Local News

Îles Vierges américaines : La faillite électrique d’un archipel américain dans les Caraïbes

02 June 2026
Promote your business with NAN

" Le double blackout total qui a paralysé les îles de Saint-Thomas et Saint-John ce week-end ( 30 et 31 mai) ne relève plus du simple incident technique. C'est le symptôme d'un naufrage industriel chronique. Malgré les millions de dollars injectés par Washington, cet archipel américain des Caraïbes reste prisonnier d'un réseau obsolète, incapable de négocier sa transition énergétique. "

Plonger deux fois dans le noir absolu en moins de vingt-quatre heures. C'est la cruelle expérience vécue par les populations de Saint-Thomas et Saint-John. Samedi 30 mai, en fin de soirée, le réseau s'effondre. Au milieu de la nuit, les équipes techniques de l'Autorité de l'eau et de l'électricité des Îles Vierges américaines  (WAPA) parviennent à ranimer le système. Un répit de courte durée : dimanche à l'aube, la production capitule à nouveau. Pour les 46 000 résidents de ces deux îles, le seuil de tolérance est dépassé. Alors que la colère sature les réseaux sociaux, cet énième incident braque les projecteurs sur un paradoxe intenable : comment un territoire sous pavillon américain peut-il afficher un réseau électrique aussi vulnérable qu'un État en faillite ?

Le mirage des 100 millions de dollars

Ce double blackout n'est pas un coup du sort, c'est une fatalité structurelle. Face à la multiplication des crises, le gouverneur Albert Bryan Jr. a pourtant injecté près de 100 millions de dollars de fonds fédéraux ces dernières années. Une perfusion massive, mais vaine, venue buter contre des décennies de négligence. Devant les législateurs en avril dernier, la direction de l'Autorité de l'eau et de l'électricité des Îles Vierges américaines a dû confesser l'effrayante réalité de son parc : sous-capacité chronique, pannes d'équipements en cascade et maintenance différée érigée en système de gestion. Selon l'Agence américaine d'information sur l'énergie (EIA), plus de la moitié des unités de production de l'archipel fonctionnent au pétrole et affichent plus de 25 ans d'âge. À ce vieillissement s'ajoute un traumatisme climatique jamais surmonté : en septembre 2017, les ouragans Irma et Maria détruisaient 90 % des infrastructures de transmission. Neuf ans plus tard, le réseau n'a jamais été reconstruit pour être résilient ; il a simplement été colmaté.

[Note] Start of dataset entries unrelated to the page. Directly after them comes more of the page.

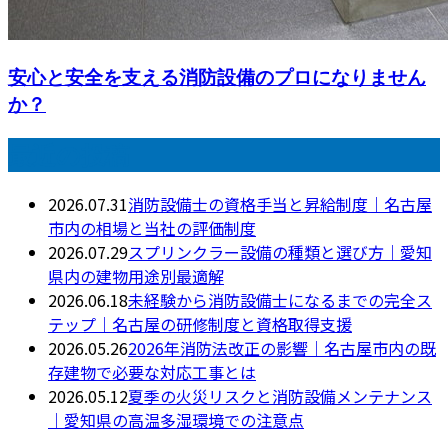
安心と安全を支える消防設備のプロになりません
か？
最近の投稿
2026.07.31
消防設備士の資格手当と昇給制度｜名古屋
市内の相場と当社の評価制度
2026.07.29
スプリンクラー設備の種類と選び方｜愛知
県内の建物用途別最適解
2026.06.18
未経験から消防設備士になるまでの完全ス
テップ｜名古屋の研修制度と資格取得支援
2026.05.26
2026年消防法改正の影響｜名古屋市内の既
存建物で必要な対応工事とは
2026.05.12
夏季の火災リスクと消防設備メンテナンス
｜愛知県の高温多湿環境での注意点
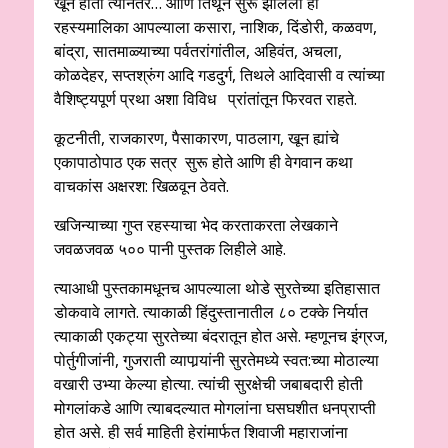
खून होतो त्यानंतर… आणि तिथून सुरू झालेली ही
रहस्यमालिका आपल्याला कसारा, नाशिक, दिंडोरी, कळवण,
बांद्रा, सातमाळ्याच्या पर्वतरांगांतील, अहिवंत, अचला,
कोळदेहर, सप्तश्रुंग आदि गडदुर्ग, तिथले आदिवासी व त्यांच्या
वैशिष्ट्यपूर्ण प्रथा अशा विविध प्रांतांतून फिरवत राहते.
कूटनीती, राजकारण, पैसाकारण, पाठलाग, खून ह्यांचे
एकापाठोपाठ एक सत्र सुरू होते आणि ही वेगवान कथा
वाचकांस अक्षरश: खिळवून ठेवते.
खजिन्याच्या गुप्त रहस्याचा भेद करताकरता लेखकाने
जवळजवळ ५०० पानी पुस्तक लिहीले आहे.
त्याआधी पुस्तकामधूनच आपल्याला थोडे सुरतेच्या इतिहासात
डोकवावे लागते. त्याकाळी हिंदुस्तानातील ८० टक्के निर्यात
त्याकाळी एकट्या सुरतेच्या बंदरातून होत असे. म्हणूनच इंग्रज,
पोर्तुगीजांनी, गुजराती व्यापार्‍यांनी सुरतेमध्ये स्वत:च्या मोठाल्या
वखारी उभ्या केल्या होत्या. त्यांची सुरक्षेची जबाबदारी होती
मोगलांकडे आणि त्याबदल्यात मोगलांना घसघशीत धनप्राप्ती
होत असे. ही सर्व माहिती हेरांमार्फत शिवाजी महाराजांना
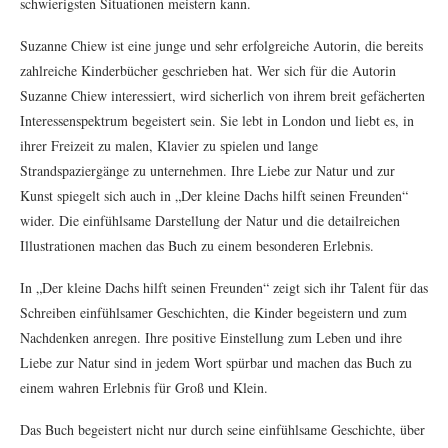
schwierigsten Situationen meistern kann.
Suzanne Chiew ist eine junge und sehr erfolgreiche Autorin, die bereits
zahlreiche Kinderbücher geschrieben hat. Wer sich für die Autorin
Suzanne Chiew interessiert, wird sicherlich von ihrem breit gefächerten
Interessenspektrum begeistert sein. Sie lebt in London und liebt es, in
ihrer Freizeit zu malen, Klavier zu spielen und lange
Strandspaziergänge zu unternehmen. Ihre Liebe zur Natur und zur
Kunst spiegelt sich auch in „Der kleine Dachs hilft seinen Freunden“
wider. Die einfühlsame Darstellung der Natur und die detailreichen
Illustrationen machen das Buch zu einem besonderen Erlebnis.
In „Der kleine Dachs hilft seinen Freunden“ zeigt sich ihr Talent für das
Schreiben einfühlsamer Geschichten, die Kinder begeistern und zum
Nachdenken anregen. Ihre positive Einstellung zum Leben und ihre
Liebe zur Natur sind in jedem Wort spürbar und machen das Buch zu
einem wahren Erlebnis für Groß und Klein.
Das Buch begeistert nicht nur durch seine einfühlsame Geschichte, über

Facture record, transition en berne

Cette faillite technique se double d'une injustice économique pour les usagers. En 2024, le prix moyen du kilowattheure s'élevait à 33 cents, soit exactement le double de la moyenne nationale américaine (16 cents). Les habitants des îles Vierges paient le prix fort pour une énergie intermittente et ultra-polluante. La promesse de la l'Autorité de l'eau et de l'électricité des Îles Vierges américaines d'installer, dans les mois à venir, des unités de stockage par batterie et des générateurs temporaires ressemble à un nouveau pansement sur une fracture ouverte. Avec un mix énergétique où le renouvelable plafonne à un dérisoire 3 %, l'archipel reste l'otage des hydrocarbures. À l'heure où la Caraïbe cherche la clé de sa souveraineté énergétique face au défi climatique, le cas de Saint-Thomas démontre que sans refonte globale du modèle, les investissements financiers ne sont que de la fumée.